STORED DATA
*****
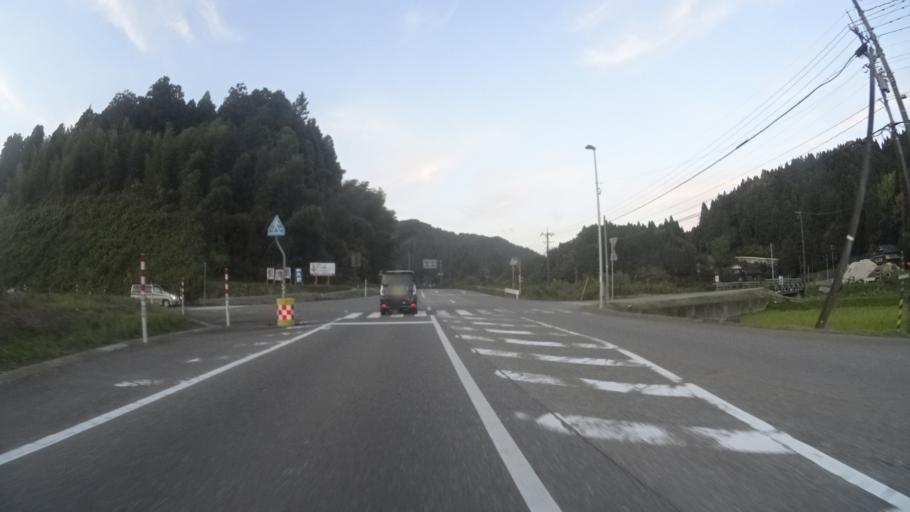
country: JP
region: Ishikawa
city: Nanao
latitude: 37.3083
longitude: 136.7980
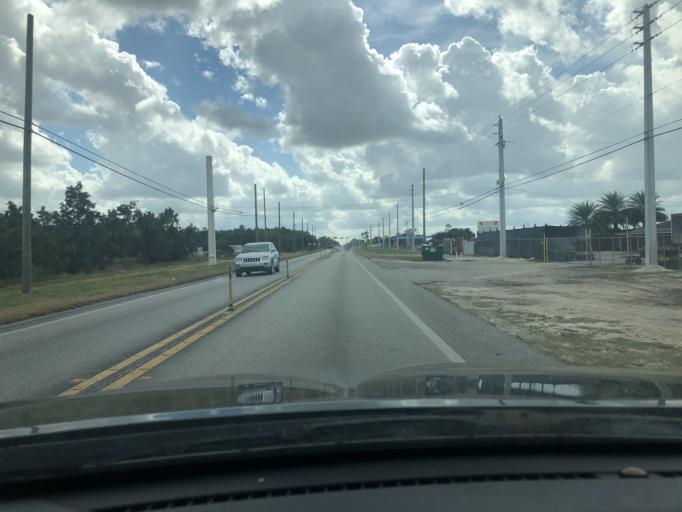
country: US
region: Florida
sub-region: Miami-Dade County
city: Homestead
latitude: 25.5240
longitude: -80.4779
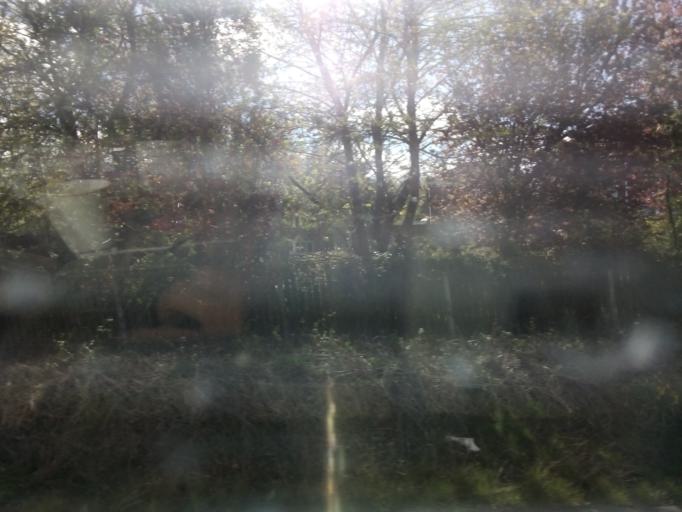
*****
TASK DETAILS
Please rewrite the records from the line with "country: US" through the end of the records, changing "city" to "town" and leaving everything else the same. Leave the pictures out of your answer.

SOLUTION TO THIS TASK
country: US
region: Florida
sub-region: Miami-Dade County
town: Homestead
latitude: 25.5240
longitude: -80.4779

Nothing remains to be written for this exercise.